The first-time head coach has agreed to a four-year deal with the team, Rapoport added.
Lynn's meteoric rise will land in Los Angeles, agreeing to coach the team that just announced Thursday morning that it was leaving San Diego after 56 seasons.
Just four months ago, Lynn was working under Bills offensive coordinator Greg Roman. Rex Ryan promoted Lynn over Roman after two early losses, and then Lynn took over when Rex was fired before Week 17.
Lynn, who played in the NFL for six seasons, has earned his reputation as a running game guru. The Jets had strong rushing attacks in his time there and he brought one of the most versatile, complex running schemes to Buffalo. The Bills finished first among all NFL teams by a wide margin in part because of the diversity of their scheme and the excellent cohesion on the offensive line.

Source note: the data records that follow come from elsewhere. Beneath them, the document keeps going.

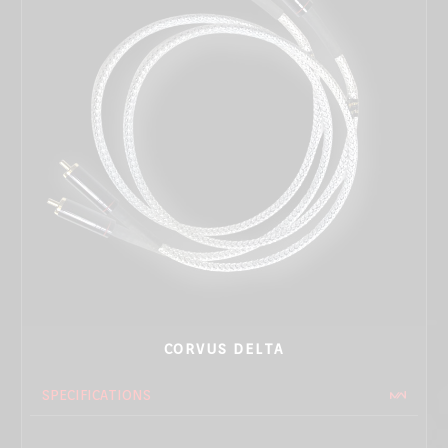
CORVUS DELTA
SPECIFICATIONS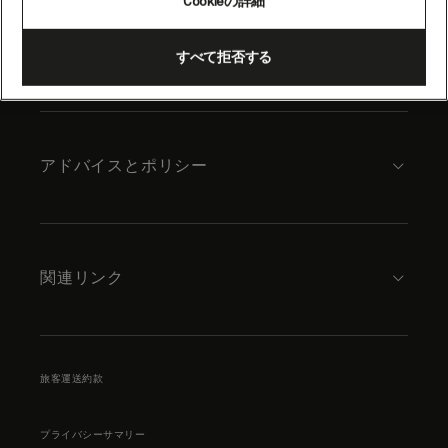
Cookieの詳細
content
キュナードについて
すべて拒否する
アドバイスとポリシー
関連リンク
旅客運送約款
プライバシーサマリー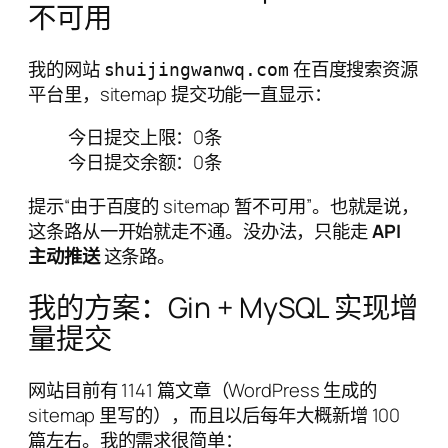
不可用
我的网站
在百度搜索资源
shuijingwanwq.com
平台里，sitemap 提交功能一直显示：
今日提交上限：0条
今日提交余额：0条
提示“由于百度的 sitemap 暂不可用”。也就是说，
这条路从一开始就走不通。没办法，只能走
API
主动推送
这条路。
我的方案：Gin + MySQL 实现增
量提交
网站目前有 1141 篇文章（WordPress 生成的
sitemap 里写的），而且以后每年大概新增 100
篇左右。我的需求很简单：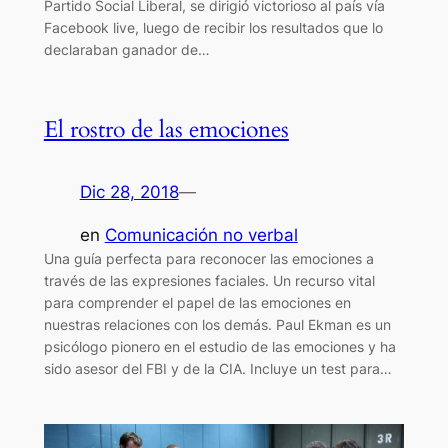
Partido Social Liberal, se dirigió victorioso al país vía
Facebook live, luego de recibir los resultados que lo
declaraban ganador de…
El rostro de las emociones
Dic 28, 2018
—
en
Comunicación no verbal
Una guía perfecta para reconocer las emociones a
través de las expresiones faciales. Un recurso vital
para comprender el papel de las emociones en
nuestras relaciones con los demás. Paul Ekman es un
psicólogo pionero en el estudio de las emociones y ha
sido asesor del FBI y de la CIA. Incluye un test para…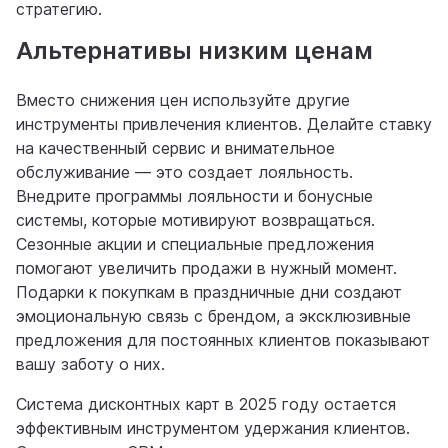
стратегию.
Альтернативы низким ценам
Вместо снижения цен используйте другие
инструменты привлечения клиентов. Делайте ставку
на качественный сервис и внимательное
обслуживание — это создает лояльность.
Внедрите программы лояльности и бонусные
системы, которые мотивируют возвращаться.
Сезонные акции и специальные предложения
помогают увеличить продажи в нужный момент.
Подарки к покупкам в праздничные дни создают
эмоциональную связь с брендом, а эксклюзивные
предложения для постоянных клиентов показывают
вашу заботу о них.
Система дисконтных карт в 2025 году остается
эффективным инструментом удержания клиентов.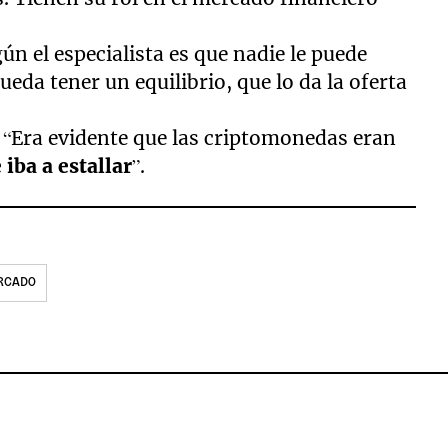
ún el especialista es que nadie le puede
ueda tener un equilibrio, que lo da la oferta
 “Era evidente que las criptomonedas eran
 iba a estallar
”.
RCADO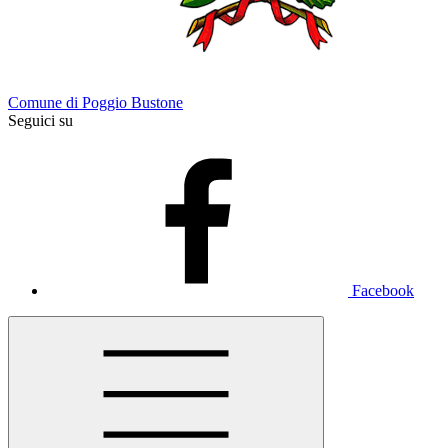
Comune di Poggio Bustone
Seguici su
Facebook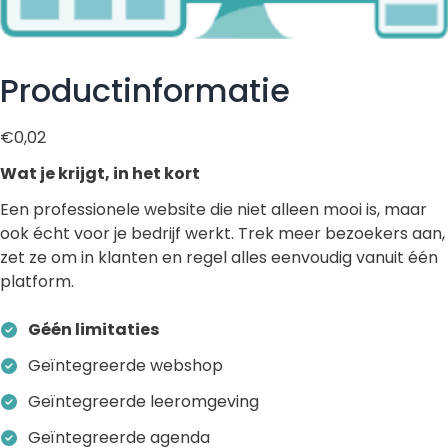
Productinformatie
€
0,02
Wat je krijgt, in het kort
Een professionele website die niet alleen mooi is, maar
ook écht voor je bedrijf werkt. Trek meer bezoekers aan,
zet ze om in klanten en regel alles eenvoudig vanuit één
platform.
Géén limitaties
Geïntegreerde webshop
Geïntegreerde leeromgeving
Geïntegreerde agenda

This will be a steep learning curve for Lynn, who has not been a head coach on any level before now. (His first time even running an offense was in Buffalo this season.) Not only will Lynn have to learn how to run an organization, he will have to do it as the Chargers pack up and move. The team has already announced it will play in the 30,000-seat StubHub Center in Carson, California for two seasons before it moves in with the Rams in Inglewood in 2019. In the meantime, the Chargers previously announced they will set up team headquarters in Costa Mesa, California.
While the idea of moving a franchise sounds daunting for a new staff, Lynn can smile when looking at his roster. As Chris Wesseling wrote Thursday, this is a playoff-ready roster. The Chargers have a legitimate franchise quarterback in Philip Rivers and considerable talent around him like pass rusher Joey Bosa, cornerback Jason Verrett, wide receiver Keenan Allen and running back Melvin Gordon. The depth of talent is solid on both sides of the ball, especially if Lynn can turn around the offensive line.
The team's coaching staff looks just as promising. Rapoport reports Lynn hopes to retain Chargers offensive coordinator Ken Whisenhunt and hire former Jaguars head coach Gus Bradley as defensive coordinator. Having two former head coaches on his staff, both of whom have found success as coordinators, would make Lynn's transition easier. Rivers would certainly appreciate not having to learn a new offense at 35 years old. Lynn would presumably tweak some of the team's running concepts to fit his style of offense.
It is odd that the Chargers' head coach hire feels like an afterthought on a dizzying day in Los Angeles that also included the Ramshiring a new boss. But these are odd times in Southern California, with one great city mourning the departure of a franchise while Los Angeles tries to make room for another.